■ Texto de lectura ■
A pesar de ello, y a falta de haber visto toda su filmografía –en el momento de escribir estas líneas, desconozco su oscura ópera prima The Reversal of Richard Sun (1970), y sus últimos trabajos tras las cámaras para televisión–, El viento y el león no solo me parece su mejor película, sino probablemente una de las últimas obras maestras legadas por el cine norteamericano de los setenta y un film que, en cierto sentido, certifica el final de la etapa “clásica” del cine de aventuras de Hollywood. Concebida como la primera entrega de una proyectada trilogía sobre el presidente Theodore Roosevelt, personaje sobre el cual Milius volvería a reincidir en su serie de televisión Rough Riders (1997), centrada en las hazañas bélicas de Roosevelt en la guerra de Cuba (una etapa que, en principio, también es la que pretende evocar Martin Scorsese en su largo tiempo anunciado proyecto The Rise of Theodore Roosevelt), El viento y el león es, entre otras muchas cosas, una de las películas en las que Milius ha incidido más y mejor en una de sus temáticas favoritas: el contraste entre civilización y barbarie. En este sentido, resulta muy claro para cualquiera que vea el film que, para Milius, el personaje de Muley Ahmed Mohamed el-Raisuli el Magnífico, y todo lo que representa su modo de vida, le resultan infinitamente preferibles al estilo de existencia supuestamente civilizado, en realidad brutal, despiadado y sin alma, representado por los personajes occidentales.

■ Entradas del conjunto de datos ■
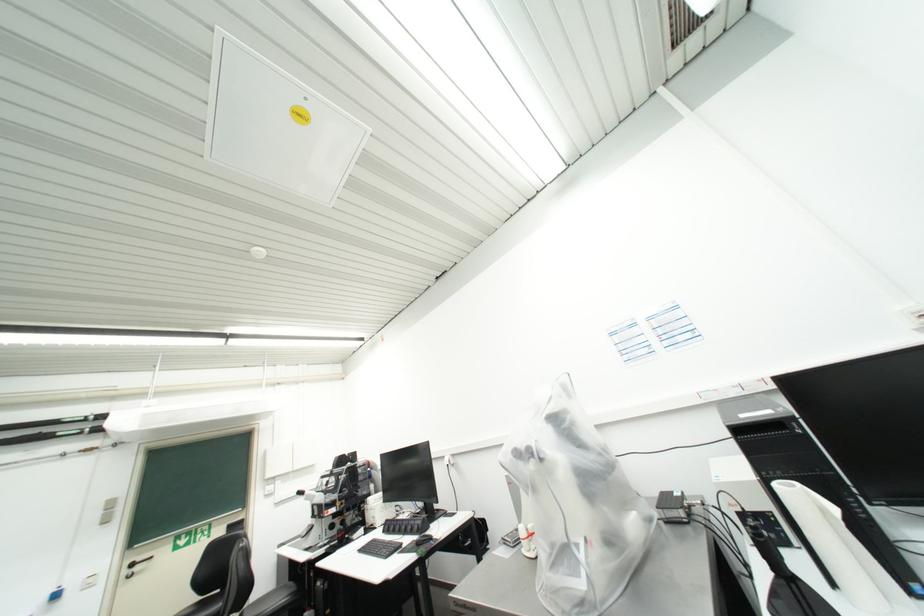
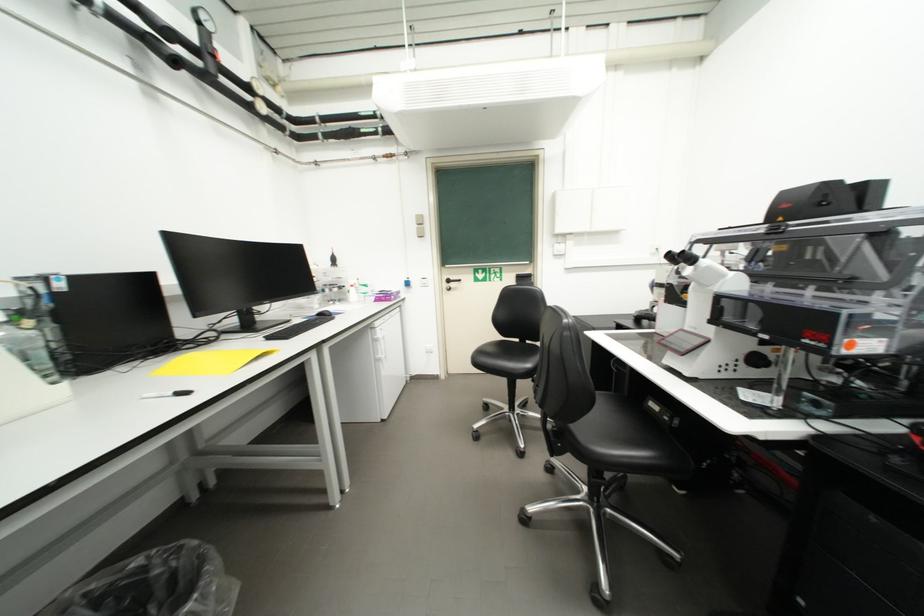
The point at (264, 493) is marked in the first image. Where is the corresponding point in the second image?

(553, 249)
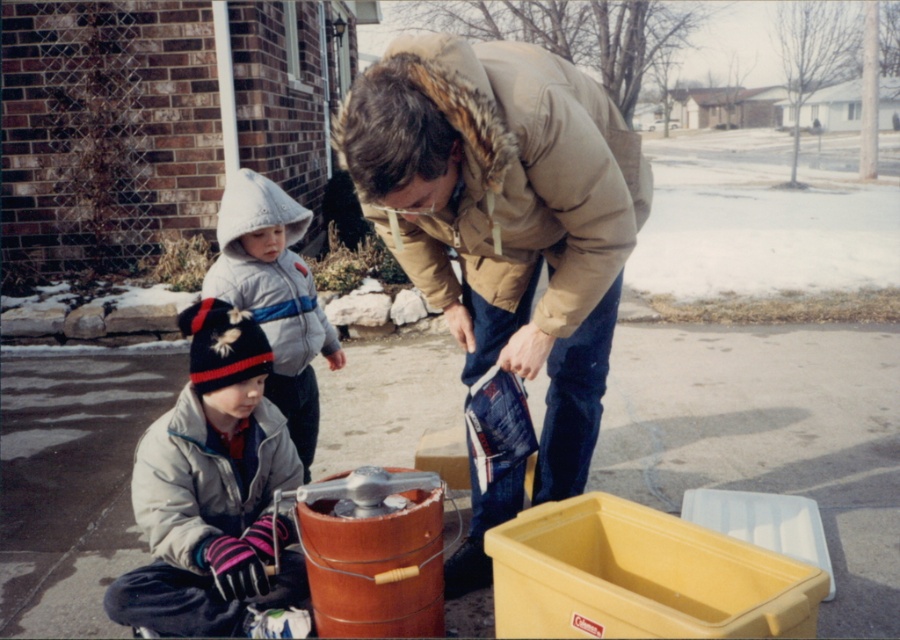
Question: Does tan fur-trimmed coat at center come behind white fleece jacket at lower left?

Choices:
 (A) yes
 (B) no

Answer: (B)

Question: Is the position of tan fur-trimmed coat at center more distant than that of white fleece jacket at lower left?

Choices:
 (A) no
 (B) yes

Answer: (A)

Question: Which object is positioned closest to the knitted wool hat at lower left?

Choices:
 (A) tan fur-trimmed coat at center
 (B) white fleece jacket at lower left

Answer: (B)

Question: Which of the following is the farthest from the observer?

Choices:
 (A) knitted wool hat at lower left
 (B) white fleece jacket at lower left
 (C) tan fur-trimmed coat at center

Answer: (A)

Question: Can you confirm if tan fur-trimmed coat at center is positioned to the right of white fleece jacket at lower left?

Choices:
 (A) yes
 (B) no

Answer: (A)

Question: Which of these objects is positioned farthest from the tan fur-trimmed coat at center?

Choices:
 (A) white fleece jacket at lower left
 (B) knitted wool hat at lower left

Answer: (B)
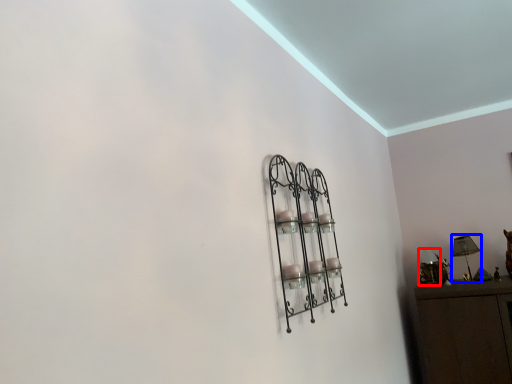
Question: Which object is further to the camera taking this photo, lamp (highlighted by a red box) or table lamp (highlighted by a blue box)?

Choices:
 (A) lamp
 (B) table lamp

Answer: (A)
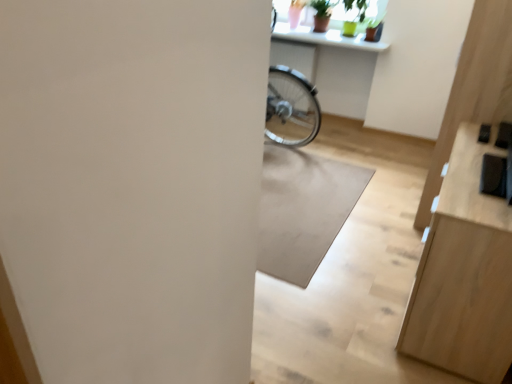
Question: Can you confirm if white matte mat at center is thinner than light wood dresser at right?

Choices:
 (A) yes
 (B) no

Answer: (B)

Question: Can you see white matte mat at center touching light wood dresser at right?

Choices:
 (A) yes
 (B) no

Answer: (B)

Question: Could light wood dresser at right be considered to be inside white matte mat at center?

Choices:
 (A) yes
 (B) no

Answer: (B)

Question: Is white matte mat at center located outside light wood dresser at right?

Choices:
 (A) yes
 (B) no

Answer: (A)

Question: Is white matte mat at center to the right of light wood dresser at right from the viewer's perspective?

Choices:
 (A) no
 (B) yes

Answer: (A)

Question: From a real-world perspective, does white matte mat at center sit lower than light wood dresser at right?

Choices:
 (A) no
 (B) yes

Answer: (B)

Question: Is white glossy counter top at upper center surrounded by light wood dresser at right?

Choices:
 (A) yes
 (B) no

Answer: (B)

Question: From the image's perspective, is light wood dresser at right below white glossy counter top at upper center?

Choices:
 (A) yes
 (B) no

Answer: (A)

Question: Can you confirm if light wood dresser at right is bigger than white glossy counter top at upper center?

Choices:
 (A) no
 (B) yes

Answer: (B)

Question: Considering the relative sizes of light wood dresser at right and white glossy counter top at upper center in the image provided, is light wood dresser at right wider than white glossy counter top at upper center?

Choices:
 (A) yes
 (B) no

Answer: (A)

Question: Is light wood dresser at right in front of white glossy counter top at upper center?

Choices:
 (A) no
 (B) yes

Answer: (B)

Question: Are light wood dresser at right and white glossy counter top at upper center located far from each other?

Choices:
 (A) no
 (B) yes

Answer: (B)

Question: From a real-world perspective, is white glossy counter top at upper center on top of light wood dresser at right?

Choices:
 (A) no
 (B) yes

Answer: (B)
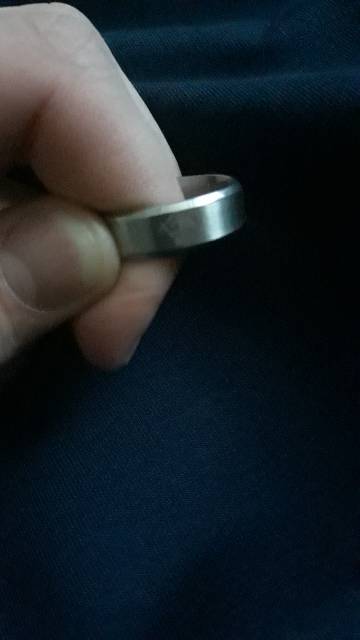
Identify the location of ripples in fabric. (237, 83), (230, 35).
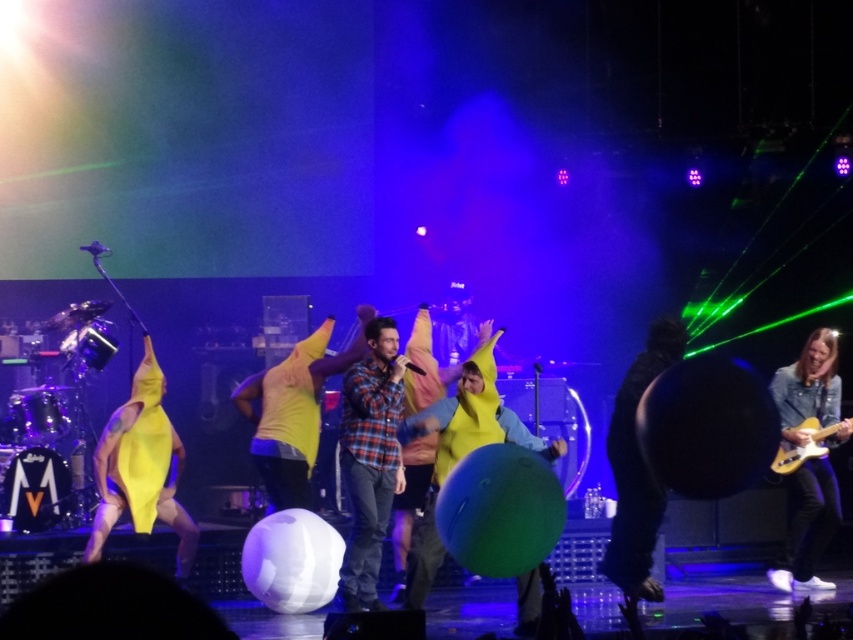
Where is `yellow rubber banana at center`? Image resolution: width=853 pixels, height=640 pixels. yellow rubber banana at center is located at coordinates (460, 452).

Does point (474, 353) come behind point (635, 406)?

Yes, point (474, 353) is farther from viewer.

Find the location of a particular element. yellow rubber banana at center is located at coordinates (460, 452).

Which is behind, point (132, 502) or point (636, 541)?

The point (132, 502) is behind.

Where is `yellow fabric banana at left`? Image resolution: width=853 pixels, height=640 pixels. yellow fabric banana at left is located at coordinates (141, 467).

Is plaid flannel shirt at center wider than yellow matte banana at center?

Incorrect, plaid flannel shirt at center's width does not surpass yellow matte banana at center's.

Measure the distance between point (345,376) and camera.

Point (345,376) and camera are 6.86 meters apart.

I want to click on plaid flannel shirt at center, so click(370, 458).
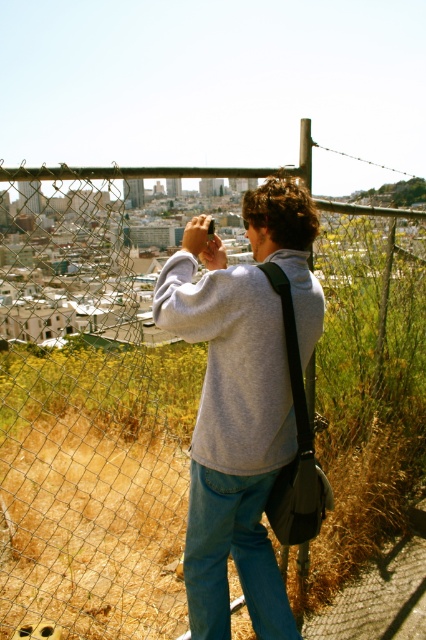
Question: Which of the following is the farthest from the observer?

Choices:
 (A) (218, 419)
 (B) (206, 556)

Answer: (B)

Question: Is gray cotton sweatshirt at center in front of denim at left?

Choices:
 (A) no
 (B) yes

Answer: (B)

Question: Which of the following is the farthest from the observer?

Choices:
 (A) gray cotton sweatshirt at center
 (B) denim at left

Answer: (B)

Question: Observing the image, what is the correct spatial positioning of gray cotton sweatshirt at center in reference to denim at left?

Choices:
 (A) right
 (B) left

Answer: (B)

Question: Can you confirm if gray cotton sweatshirt at center is wider than denim at left?

Choices:
 (A) yes
 (B) no

Answer: (A)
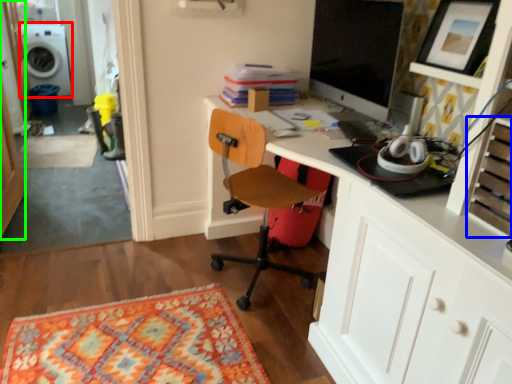
Question: Which object is positioned closest to washing machine (highlighted by a red box)? Select from drawer (highlighted by a blue box) and glass door (highlighted by a green box).

Choices:
 (A) drawer
 (B) glass door

Answer: (B)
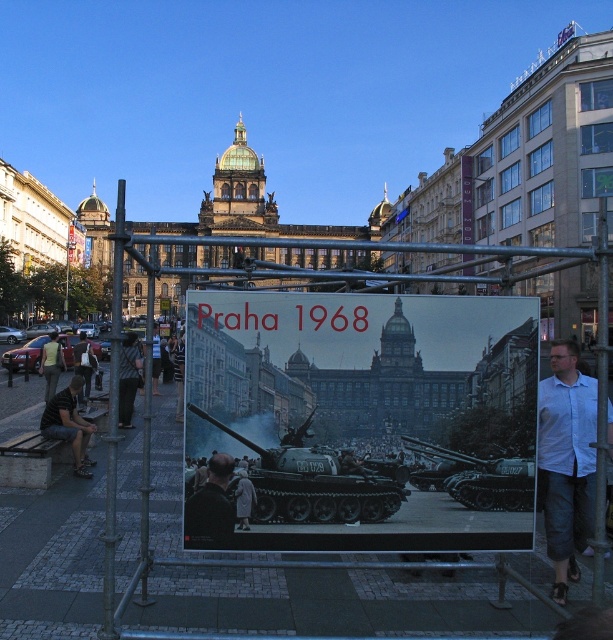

■ Explorar el material ■
1. Cuenta cuántas líneas de las entradas contienen la cadena "fleece". Responde solo con el número.
2. Retoma el texto sobre El viento y el león y continúalo a partir de su última oración.

■ Respuestas escritas ■
1. 6

2.
La astucia de Milius reside en que este discurso sobre la (falsa) superioridad de la civilización puesta en contraste con la (supuesta) inferioridad de la barbarie está expuesto a través del proceso de reconocimiento que llevarán a cabo los personajes –y, con ellos, el espectador– de Eden Pedecaris y sus dos hijos, William (Simon Harrison) y Jennifer (Polly Gottesmann). Al principio –en una secuencia de una apabullante brillantez–, los bereberes de el-Raisuli irrumpen salvajemente en la vivienda de Eden Pedecaris en Tánger, asesinando a sus criados y secuestrándola junto a sus hijos; por si las cosas no pintaran lo suficientemente mal, Eden tiene la ocurrencia de reírse de el-Raisuli cuando es desmontado por un caballo encabritado, lo cual provoca que el jefe bereber la abofetee, advirtiéndole: “Soy el-Raisuli. No vuelva a reírse de mí”. Lo que sigue a continuación no parece nada halagüeño ni para Eden ni para sus hijos: los bereber intentan espiar el cuerpo de Eden mientras se cambia de ropa; el-Raisuli ejecuta con sus propias manos a dos de los cuatro hombres que se han atrevido a beber agua de su pozo sin haberse acordado de él en sus oraciones, cortándoles la cabeza con una enorme espada (cuando Eden le reprocha su barbarie, el-Raisuli contesta con una lógica implacable que: “un bárbaro los habría decapitado a los cuatro”); la lengua de un traidor es servida a el-Raisuli en una bandeja de plata, para horror de Eden y excitada curiosidad infantil de William y Jennifer.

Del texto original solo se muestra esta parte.